Strick van Linschoten and Kuehn begin by discussing why Afghan culture is overlooked by the West:
A certain narrative of the war in Afghanistan, or of the country itself, has existed for a few years now. The groundwork was laid long before the events of September 11, 2001, in part by journalists who travelled in the country during the 1980s. But the main themes became very clear from 2001 onwards. As part of this, the focus has been on the foreign involvement in Afghanistan, rather than on Afghanistan itself (i.e. on its own terms).

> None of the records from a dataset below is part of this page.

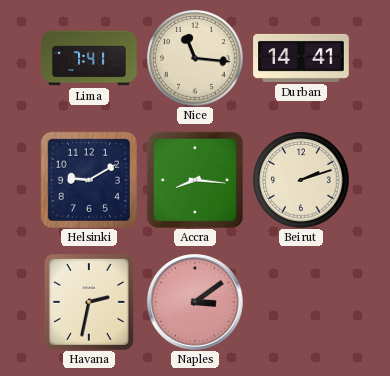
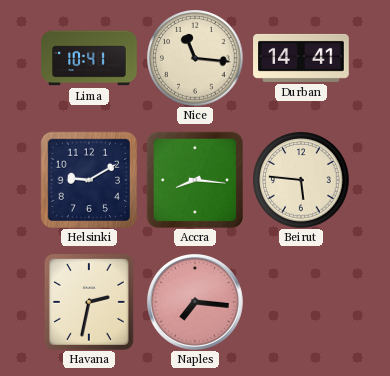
Lima: 7:41 -> 10:41
Beirut: 2:12 -> 5:46
Naples: 3:09 -> 7:16
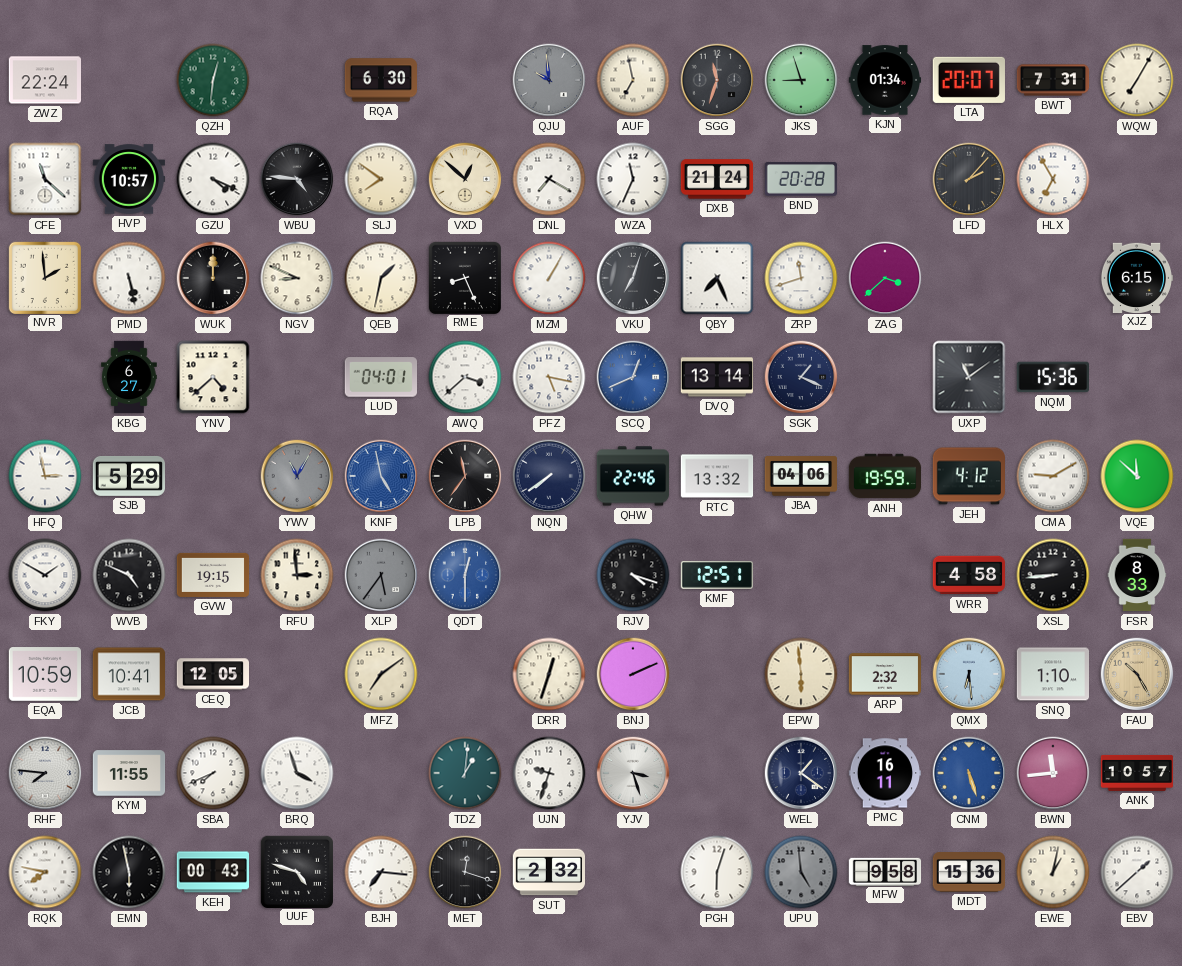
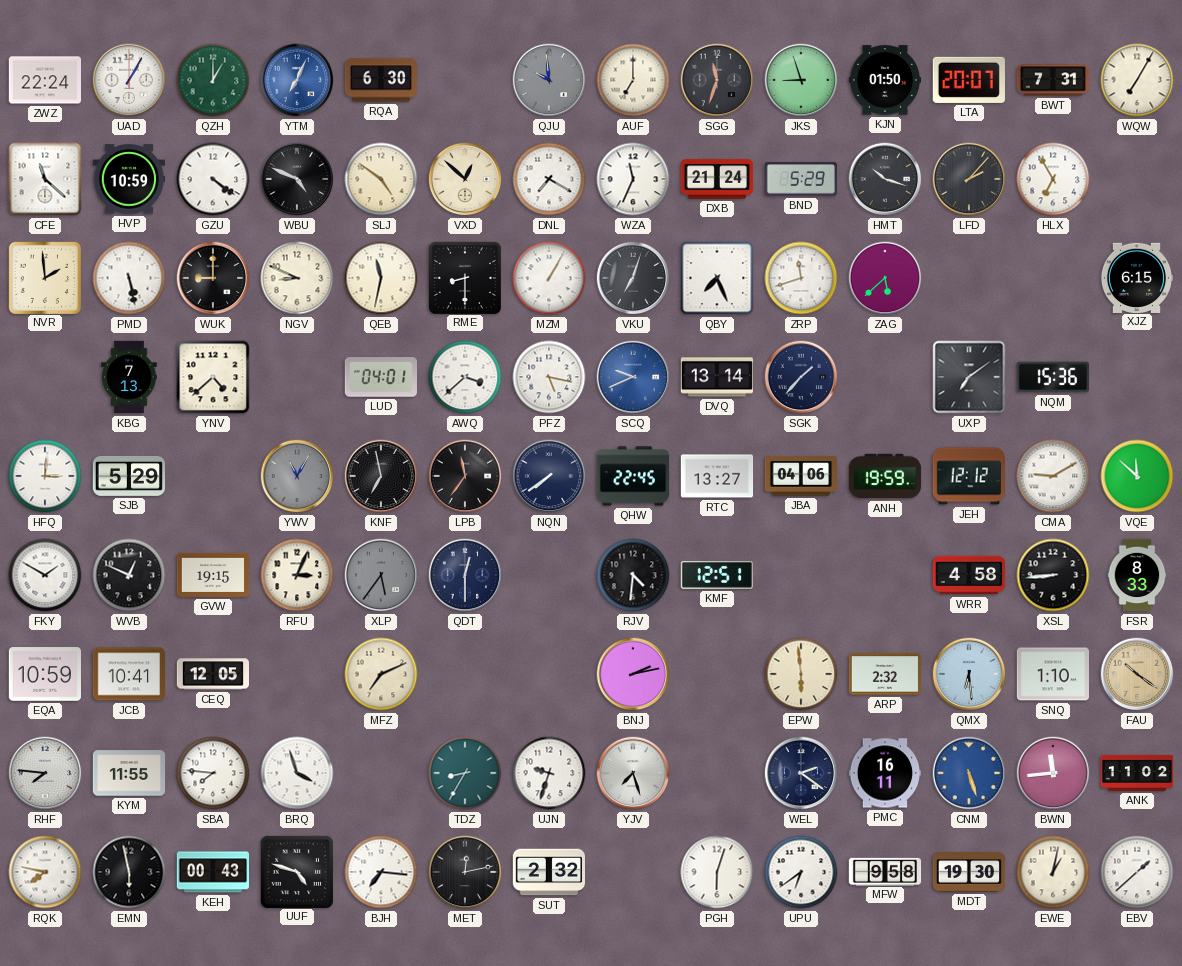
UAD: none -> 1:05
QZH: 12:31 -> 1:00
YTM: none -> 7:04
AUF: 6:58 -> 7:00
KJN: 01:34 -> 01:50
HVP: 10:57 -> 10:59
GZU: 4:19 -> 4:21
WBU: 4:46 -> 4:49
SLJ: 7:51 -> 4:51
BND: 20:28 -> 5:29
HMT: none -> 10:18
WUK: 12:00 -> 9:00
QEB: 1:32 -> 11:32
RME: 8:26 -> 8:30
ZAG: 3:38 -> 5:38
KBG: 6:27 -> 7:13
SCQ: 12:41 -> 9:41
SGK: 1:19 -> 1:37
UXP: 11:09 -> 7:09
HFQ: 2:58 -> 3:01
KNF: 4:58 -> 6:58
KNF dial: blue -> black
QHW: 22:46 -> 22:45
RTC: 13:32 -> 13:27
JEH: 4:12 -> 12:12
WVB: 4:49 -> 12:49
RFU: 2:59 -> 3:04
QDT dial: blue -> navy
RJV: 4:18 -> 4:31
MFZ: 7:09 -> 7:11
DRR: 12:33 -> none
BNJ: 2:11 -> 2:13
FAU: 10:25 -> 10:21
SBA: 7:41 -> 7:46
TDZ: 1:01 -> 8:35
YJV: 3:27 -> 7:27
WEL: 1:21 -> 2:21
ANK: 10:57 -> 11:02
MET: 12:18 -> 12:13
UPU: 4:59 -> 6:39
UPU dial: grey -> white
MDT: 15:36 -> 19:30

They also make it clear that not all of the poems are strictly about the war:
As you might expect from a collection of over 250 songs, there is a diversity of themes covered. We split it into five individual sections, covering love and pastoral themes, religion, politics and social discontent, the battlefield, and the costs of war in human terms. You will probably find all the things you might expect to be here, but sometimes not in the form you had imagined. In “Hunter,” for example, the poet imagines that he is a deer in a forest, and thinks of the relationship between the foreign soldiers trying to kill him as if they are hunters trying to bag a deer. Or there is a poem written by a woman chastising the men around her for failing to fight properly.

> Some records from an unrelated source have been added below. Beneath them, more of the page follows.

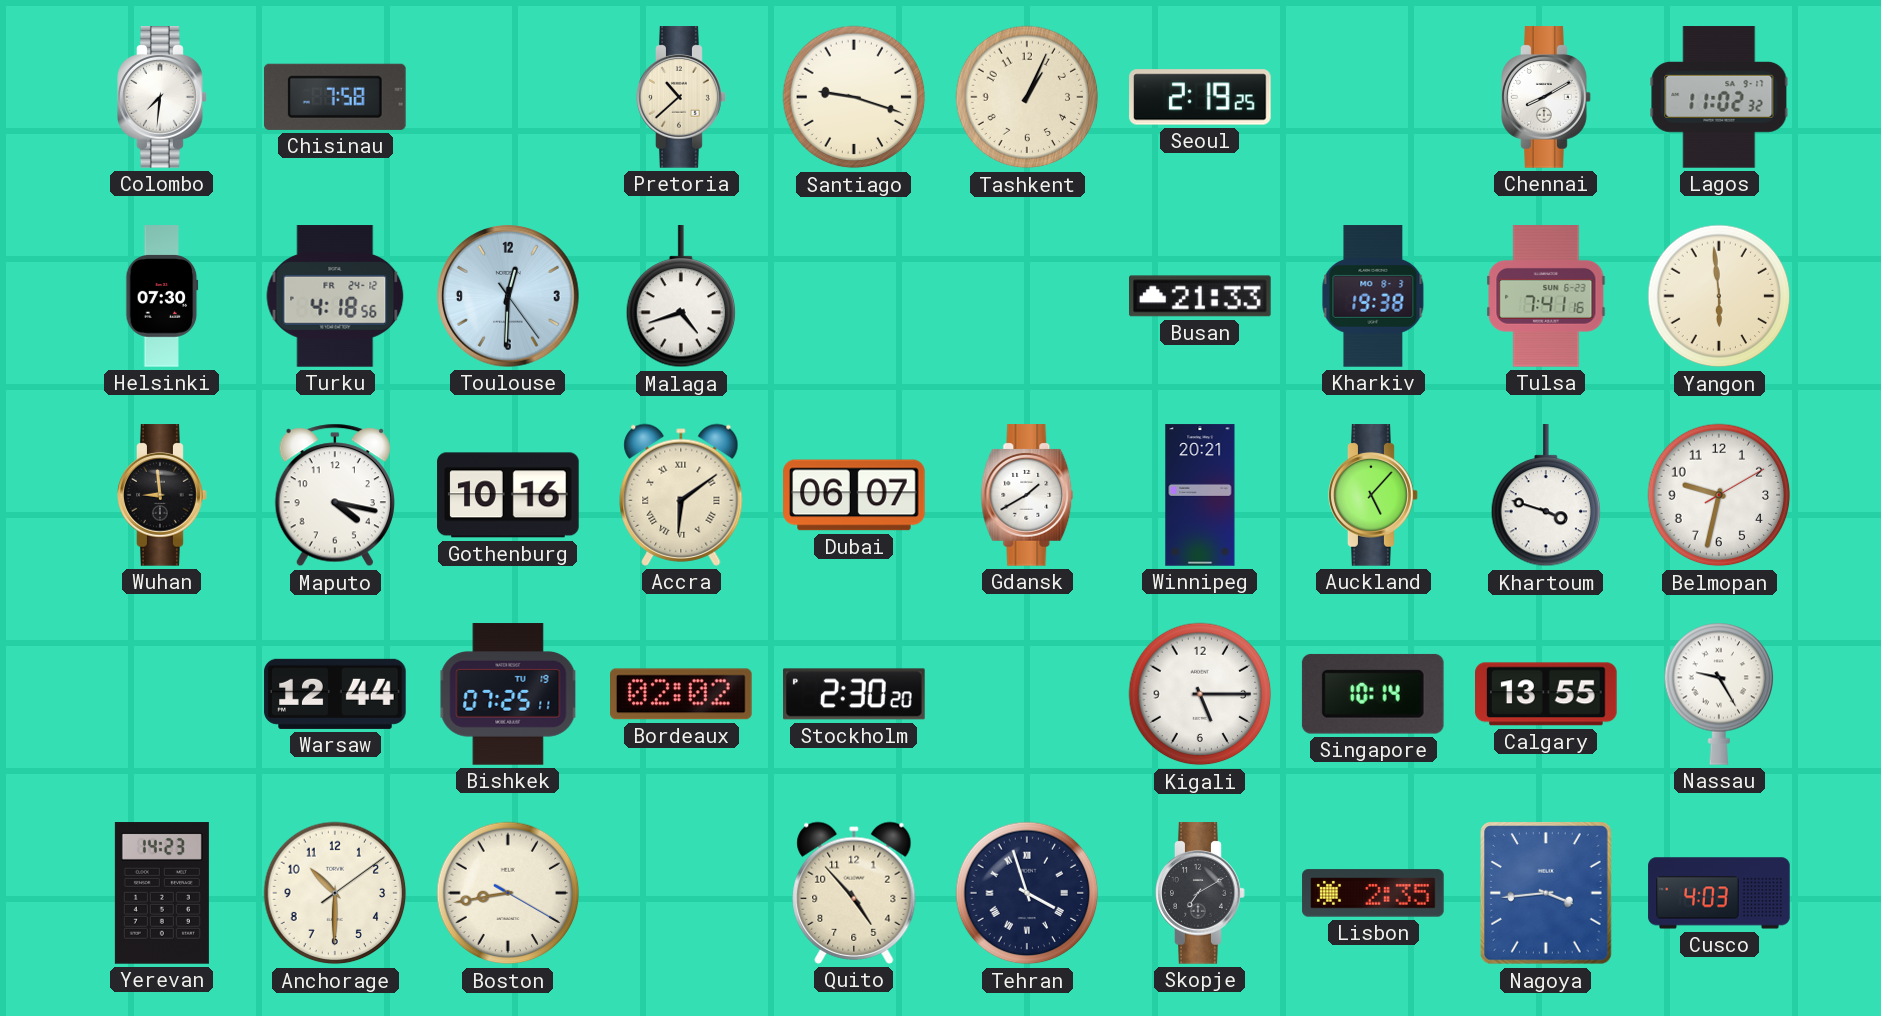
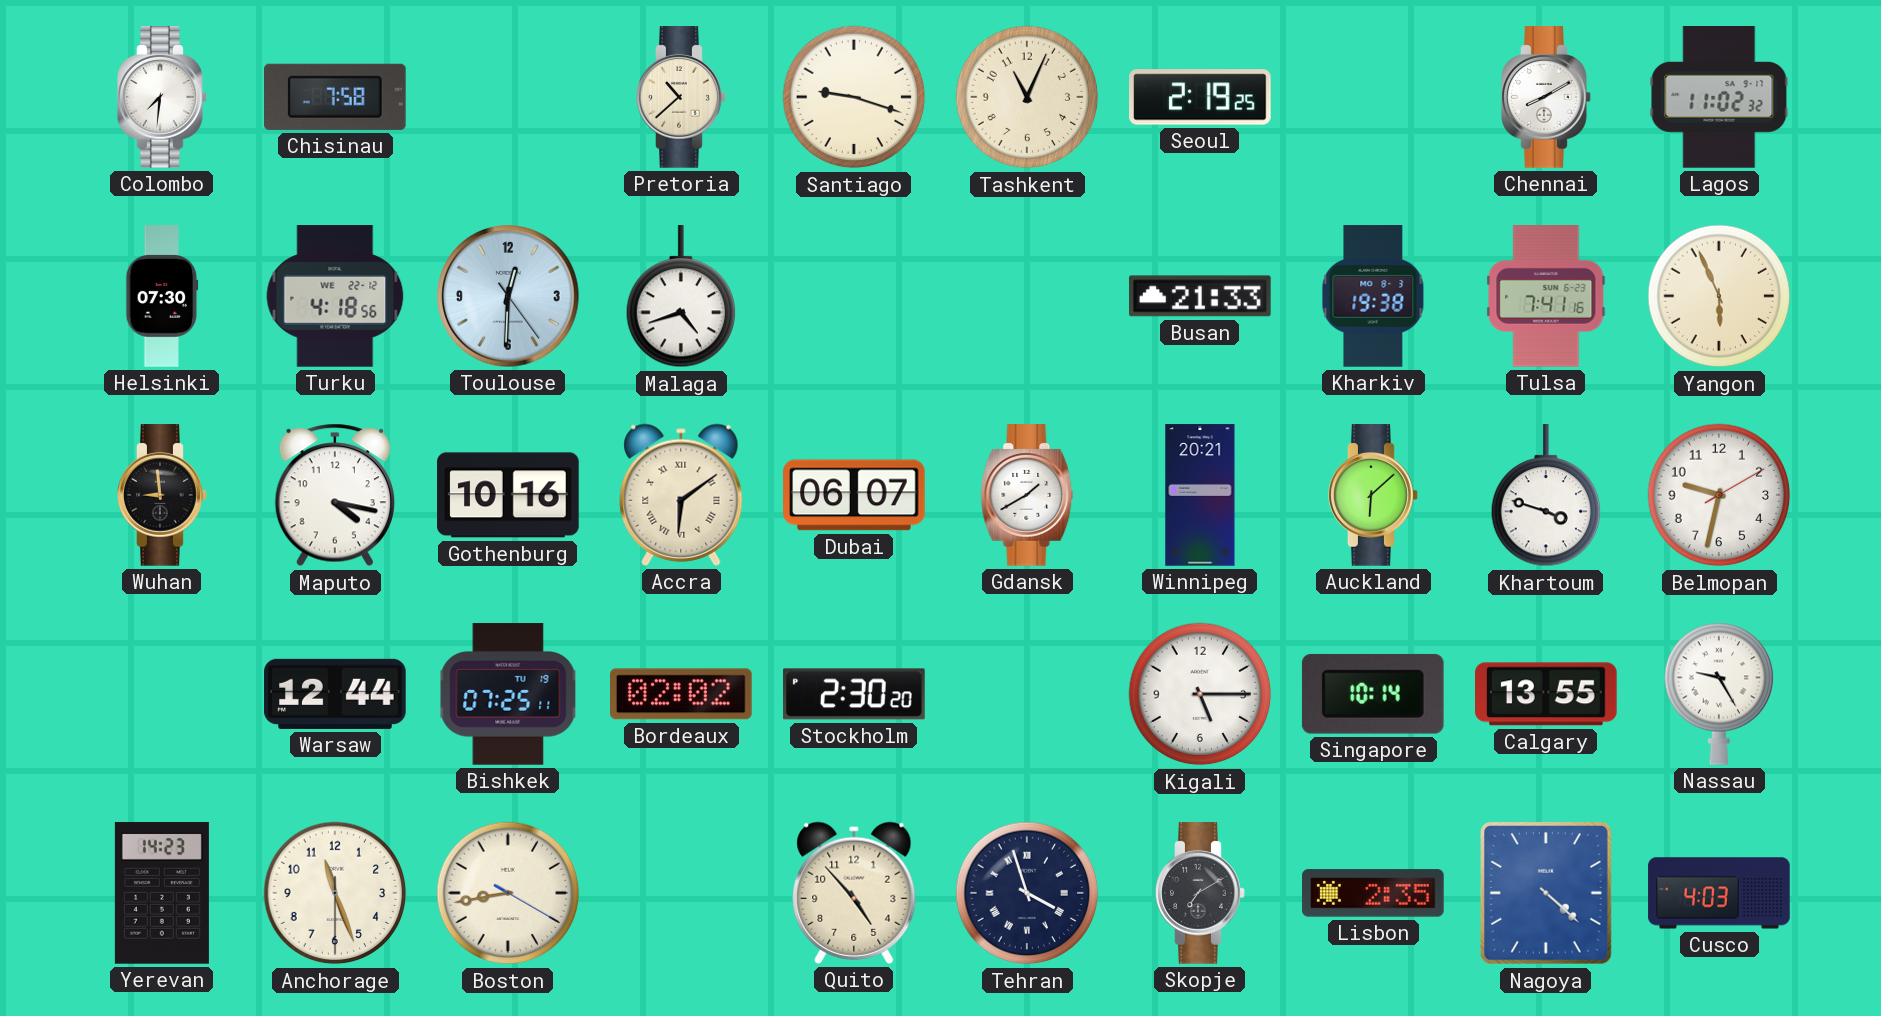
Tashkent: 1:04 -> 11:04
Turku date: FR 24-12 -> WE 22-12
Yangon: 5:59 -> 5:56
Auckland: 5:07 -> 6:08
Anchorage: 10:30 -> 11:26
Nagoya: 3:44 -> 4:22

Poetry of the Taliban has stirred up quite a bit of criticism, particularly in Great Britain. Strick van Linschoten and Kuehn say they understand where the controversy comes from, but still think the collection is important:
We understand where these criticisms are coming from. Troops from 50 different countries are currently fighting in Afghanistan, and each week brings news of more injured and dead. At the same time, though, we would make a distinction between sympathy and empathy. This collection was not complied to garner sympathy for the Taliban. What it does give the reader is a new window on an amorphous group, possibly allowing one to empathize with the particular author of a poem, letting one see the world through their eyes, should one want to do so. For this collection, we felt these songs brought something new to the discussion, and added a perspective on where those who associate themselves with the movement are coming from. From our own experience, we knew how important and resonant these songs were for people living in Afghanistan, and we thought it would be useful to present these to a broader community of scholars, poets and the general public.
Finally, they wrap up the interview by discussing the wider implications of Poetry of the Taliban:
This collection was not conceived or published with a political agenda. In fact, it was refreshing to be able to think about Afghanistan outside the usual tropes and patterns. If there is any wider point to be made, it is simply that this is not a conflict that has a military solution. The war will end when the political conflict is tackled, which possibly must begin by challenging and questioning our stereotypes about the Afghan Taliban as well as Afghanistan as a whole.